On the accuracy with which the lower boundary conditions can be determined in numerical models of the atmosphere

TL;DR

This paper evaluates the accuracy of determining lower boundary conditions in atmospheric models, highlighting significant uncertainties in flux parameterizations that impact climate predictability.

Contribution

It analyzes the uncertainties in flux parameterizations near the Earth's surface and their implications for climate predictability in numerical models.

Findings

Significant scatter in field campaign results reflects high uncertainty.

Uncertainty in Monin-Obukhov similarity laws affects flux estimates.

Inherent uncertainties limit the accuracy of climate predictions.

Abstract

Since the prediction of climate is mainly considered as a prediction of second kind, it is indispensable to assess the accuracy with which these boundary conditions can be determined so that we can find a reasonable answer, whether climate is predictable with a sufficient degree of accuracy or not.
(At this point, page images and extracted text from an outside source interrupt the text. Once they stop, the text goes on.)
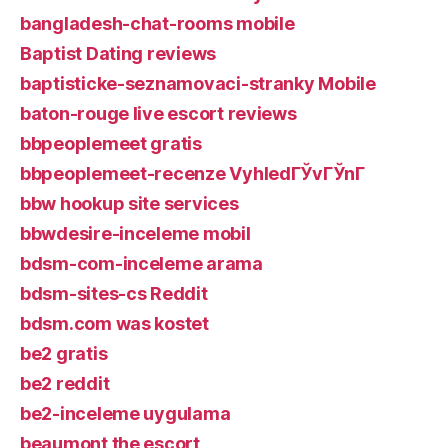
bangladesh-chat-rooms mobile
Baptist Dating reviews
baptisticke-seznamovaci-stranky Mobile
baton-rouge live escort reviews
bbpeoplemeet gratis
bbpeoplemeet-recenze VyhledГЎvГЎnГ­
bbw hookup site services
bbwdesire-inceleme mobil
bdsm-com-inceleme arama
bdsm-sites-cs Reddit
bdsm.com was kostet
be2 gratis
be2 reddit
be2-inceleme uygulama
beaumont the escort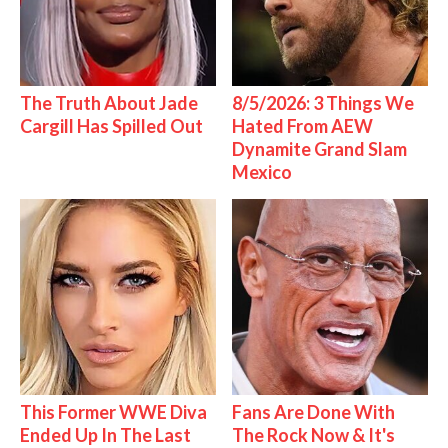
The Truth About Jade
8/5/2026: 3 Things We
Cargill Has Spilled Out
Hated From AEW
Dynamite Grand Slam
Mexico
This Former WWE Diva
Fans Are Done With
Ended Up In The Last
The Rock Now & It's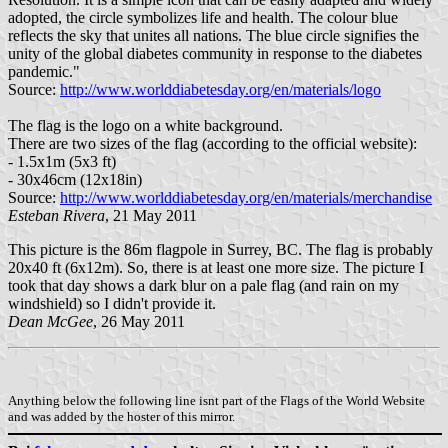
adopted, the circle symbolizes life and health. The colour blue
reflects the sky that unites all nations. The blue circle signifies the
unity of the global diabetes community in response to the diabetes
pandemic."
Source:
http://www.worlddiabetesday.org/en/materials/logo
The flag is the logo on a white background.
There are two sizes of the flag (according to the official website):
- 1.5x1m (5x3 ft)
- 30x46cm (12x18in)
Source:
http://www.worlddiabetesday.org/en/materials/merchandise
Esteban Rivera
, 21 May 2011
This picture is the 86m flagpole in Surrey, BC. The flag is probably
20x40 ft (6x12m). So, there is at least one more size. The picture I
took that day shows a dark blur on a pale flag (and rain on my
windshield) so I didn't provide it.
Dean McGee
, 26 May 2011
Anything below the following line isnt part of the Flags of the World Website
and was added by the hoster of this mirror.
Therefore, our contribution is mainly focused on the accuracy with which the fluxes of sensible heat and water vapor, required for predicting the lower boundary conditions in numerical models of the atmosphere using the coupled set of energy and water flux balance equations for the Earth's surface, can be determined. The parameterization schemes for the interfacial sublayer in the immediate vicinity of the Earth's surface and for the fully turbulent layer above presented and discussed here document that an appreciable degree of uncertainty exists. It is shown that the great uncertainty inherent in the universal functions of the Monin-Obukhov similarity laws on which the parameterization schemes for the fully turbulent atmospheric surface layer are based is reflected by the considerable scatter in the results of sophisticated field campaigns. This uncertainty affects also the results for the gradient-Richardson number, the turbulent Prandtl number, Pr_t, and the turbulent Schmidt number, Sc_{t,q}, (and the turbulent Lewis-Semenov number, LS_{t,q}) for water vapor used in such parameterization schemes. It is argued that the inherent uncertainty prevents that climate is predictable with a sufficient degree of accuracy.